Embedded sensing systems are pervasively used in life- and security-critical systems such as those found in airplanes, automobiles, and healthcare. Traditional security mechanisms for these sensors focus on data encryption and other post-processing techniques, but the sensors themselves often remain vulnerable to attacks in the physical/analog domain. If an adversary manipulates a physical/analog signal prior to digitization, no amount of digital security mechanisms after the fact can help. Fortunately, nature imposes fundamental constraints on how these analog signals can behave. This work presents PyCRA, a physical challenge-response authentication scheme designed to protect active sensing systems against physical attacks occurring in the analog domain. PyCRA provides security for active sensors by continually challenging the surrounding environment via random but deliberate physical probes.
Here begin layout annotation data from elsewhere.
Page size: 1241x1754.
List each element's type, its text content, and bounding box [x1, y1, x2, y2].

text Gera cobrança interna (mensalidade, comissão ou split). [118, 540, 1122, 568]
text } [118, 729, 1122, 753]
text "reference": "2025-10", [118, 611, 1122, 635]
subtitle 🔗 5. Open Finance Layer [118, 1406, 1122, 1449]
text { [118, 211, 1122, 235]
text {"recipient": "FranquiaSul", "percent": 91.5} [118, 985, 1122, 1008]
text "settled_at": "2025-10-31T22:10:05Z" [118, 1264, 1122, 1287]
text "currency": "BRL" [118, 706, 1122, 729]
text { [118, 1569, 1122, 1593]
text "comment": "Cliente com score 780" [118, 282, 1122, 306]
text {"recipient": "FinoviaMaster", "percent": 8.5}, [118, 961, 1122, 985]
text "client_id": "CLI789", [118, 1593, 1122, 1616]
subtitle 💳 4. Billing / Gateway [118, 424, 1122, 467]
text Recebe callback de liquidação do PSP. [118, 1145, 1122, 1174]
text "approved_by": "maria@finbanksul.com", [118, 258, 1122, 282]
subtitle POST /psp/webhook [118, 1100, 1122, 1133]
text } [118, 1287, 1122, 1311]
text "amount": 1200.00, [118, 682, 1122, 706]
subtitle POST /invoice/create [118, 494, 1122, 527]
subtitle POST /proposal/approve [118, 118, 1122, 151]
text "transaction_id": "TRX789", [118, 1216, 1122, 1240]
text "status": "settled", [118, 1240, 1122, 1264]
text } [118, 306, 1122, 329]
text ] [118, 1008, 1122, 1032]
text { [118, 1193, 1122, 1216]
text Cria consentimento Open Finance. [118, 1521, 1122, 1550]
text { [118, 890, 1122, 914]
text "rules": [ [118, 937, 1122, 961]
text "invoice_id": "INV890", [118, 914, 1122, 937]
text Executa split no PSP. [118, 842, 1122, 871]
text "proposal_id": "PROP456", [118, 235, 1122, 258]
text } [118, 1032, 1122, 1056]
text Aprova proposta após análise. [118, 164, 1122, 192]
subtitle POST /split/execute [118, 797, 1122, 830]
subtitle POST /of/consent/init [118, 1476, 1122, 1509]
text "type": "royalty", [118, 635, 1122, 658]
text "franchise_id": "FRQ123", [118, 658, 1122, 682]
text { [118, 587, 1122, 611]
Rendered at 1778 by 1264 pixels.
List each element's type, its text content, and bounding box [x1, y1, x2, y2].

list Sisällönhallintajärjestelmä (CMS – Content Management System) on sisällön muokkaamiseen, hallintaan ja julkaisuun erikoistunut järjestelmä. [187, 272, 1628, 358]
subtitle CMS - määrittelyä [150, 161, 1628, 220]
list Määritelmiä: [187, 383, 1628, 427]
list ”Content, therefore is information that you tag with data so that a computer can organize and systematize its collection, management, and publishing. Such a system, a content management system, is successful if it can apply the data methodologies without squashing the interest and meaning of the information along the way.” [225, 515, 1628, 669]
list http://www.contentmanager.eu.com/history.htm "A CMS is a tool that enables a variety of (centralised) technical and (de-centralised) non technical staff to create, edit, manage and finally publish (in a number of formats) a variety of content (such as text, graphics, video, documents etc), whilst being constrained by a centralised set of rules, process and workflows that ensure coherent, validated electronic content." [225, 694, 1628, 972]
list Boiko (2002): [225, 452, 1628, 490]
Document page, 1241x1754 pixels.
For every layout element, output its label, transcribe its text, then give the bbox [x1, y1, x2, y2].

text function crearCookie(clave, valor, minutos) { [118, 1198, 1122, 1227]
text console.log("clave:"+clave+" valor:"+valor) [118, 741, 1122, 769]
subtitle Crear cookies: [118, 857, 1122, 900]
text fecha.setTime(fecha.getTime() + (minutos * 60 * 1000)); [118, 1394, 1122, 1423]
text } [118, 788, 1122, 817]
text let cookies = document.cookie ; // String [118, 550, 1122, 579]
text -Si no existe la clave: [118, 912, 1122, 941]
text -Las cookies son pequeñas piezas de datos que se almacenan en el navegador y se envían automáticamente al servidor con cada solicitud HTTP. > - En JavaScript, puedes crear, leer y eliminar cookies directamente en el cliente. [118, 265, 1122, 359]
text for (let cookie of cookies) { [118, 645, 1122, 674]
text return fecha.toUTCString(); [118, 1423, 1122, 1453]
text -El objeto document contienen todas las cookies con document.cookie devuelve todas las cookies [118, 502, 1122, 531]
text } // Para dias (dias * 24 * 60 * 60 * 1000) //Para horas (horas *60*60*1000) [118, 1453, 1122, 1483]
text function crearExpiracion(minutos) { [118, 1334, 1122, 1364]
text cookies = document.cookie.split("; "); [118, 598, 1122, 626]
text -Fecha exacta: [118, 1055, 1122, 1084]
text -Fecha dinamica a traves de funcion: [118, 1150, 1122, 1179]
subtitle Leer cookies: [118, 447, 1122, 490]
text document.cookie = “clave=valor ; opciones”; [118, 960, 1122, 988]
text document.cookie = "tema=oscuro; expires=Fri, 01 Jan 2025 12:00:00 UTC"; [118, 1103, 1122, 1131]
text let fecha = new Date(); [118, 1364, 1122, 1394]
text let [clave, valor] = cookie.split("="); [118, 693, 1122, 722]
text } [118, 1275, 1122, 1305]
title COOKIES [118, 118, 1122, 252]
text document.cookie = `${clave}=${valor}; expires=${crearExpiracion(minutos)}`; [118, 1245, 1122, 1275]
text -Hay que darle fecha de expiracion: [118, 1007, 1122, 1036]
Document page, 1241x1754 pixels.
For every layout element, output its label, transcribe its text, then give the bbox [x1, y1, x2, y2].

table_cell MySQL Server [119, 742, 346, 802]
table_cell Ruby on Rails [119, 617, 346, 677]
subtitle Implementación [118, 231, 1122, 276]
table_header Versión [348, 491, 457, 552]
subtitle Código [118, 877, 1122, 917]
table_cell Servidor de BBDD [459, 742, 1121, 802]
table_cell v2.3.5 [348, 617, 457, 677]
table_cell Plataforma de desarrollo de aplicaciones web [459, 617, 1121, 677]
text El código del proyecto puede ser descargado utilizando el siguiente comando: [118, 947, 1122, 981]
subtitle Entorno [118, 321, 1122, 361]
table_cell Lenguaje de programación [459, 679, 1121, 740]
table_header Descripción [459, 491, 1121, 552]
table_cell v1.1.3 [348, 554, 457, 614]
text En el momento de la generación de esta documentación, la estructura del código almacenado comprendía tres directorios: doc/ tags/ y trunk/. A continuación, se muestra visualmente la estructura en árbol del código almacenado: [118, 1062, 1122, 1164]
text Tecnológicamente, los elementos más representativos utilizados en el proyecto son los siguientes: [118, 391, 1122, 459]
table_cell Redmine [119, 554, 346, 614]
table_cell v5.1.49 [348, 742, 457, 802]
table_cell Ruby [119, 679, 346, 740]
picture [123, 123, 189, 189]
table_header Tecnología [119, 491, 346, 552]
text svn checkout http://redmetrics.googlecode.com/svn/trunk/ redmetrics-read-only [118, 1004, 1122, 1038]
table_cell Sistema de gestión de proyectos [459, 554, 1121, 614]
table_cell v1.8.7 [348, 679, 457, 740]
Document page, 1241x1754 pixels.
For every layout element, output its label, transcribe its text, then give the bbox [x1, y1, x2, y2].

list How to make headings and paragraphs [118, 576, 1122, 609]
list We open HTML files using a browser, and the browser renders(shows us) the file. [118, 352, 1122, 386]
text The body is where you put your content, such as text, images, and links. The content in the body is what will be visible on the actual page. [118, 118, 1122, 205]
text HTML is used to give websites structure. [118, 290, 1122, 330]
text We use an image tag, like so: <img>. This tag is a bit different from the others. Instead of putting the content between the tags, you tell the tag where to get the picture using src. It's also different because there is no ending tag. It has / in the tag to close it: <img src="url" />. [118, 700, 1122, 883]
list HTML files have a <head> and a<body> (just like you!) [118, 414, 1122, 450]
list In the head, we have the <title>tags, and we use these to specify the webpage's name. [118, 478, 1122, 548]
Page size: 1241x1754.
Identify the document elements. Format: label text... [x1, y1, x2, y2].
By analyzing the responses to these probes, and by using the fact that the adversary cannot change the underlying laws of physics, we provide an authentication mechanism that not only detects malicious attacks but provides resilience against them. We demonstrate the effectiveness of PyCRA through several case studies using two sensing systems: (1) magnetic sensors like those found wheel speed sensors in robotics and automotive, and (2) commercial RFID tags used in many security-critical applications. Finally, we outline methods and theoretical proofs for further enhancing the resilience of PyCRA to active attacks by means of a confusion phase---a period of low signal to noise ratio that makes it more difficult for an attacker to correctly identify and respond to PyCRA's physical challenges. In doing so, we evaluate both the robustness and the limitations of PyCRA, concluding by outlining practical considerations as well as further applications for the proposed authentication mechanism.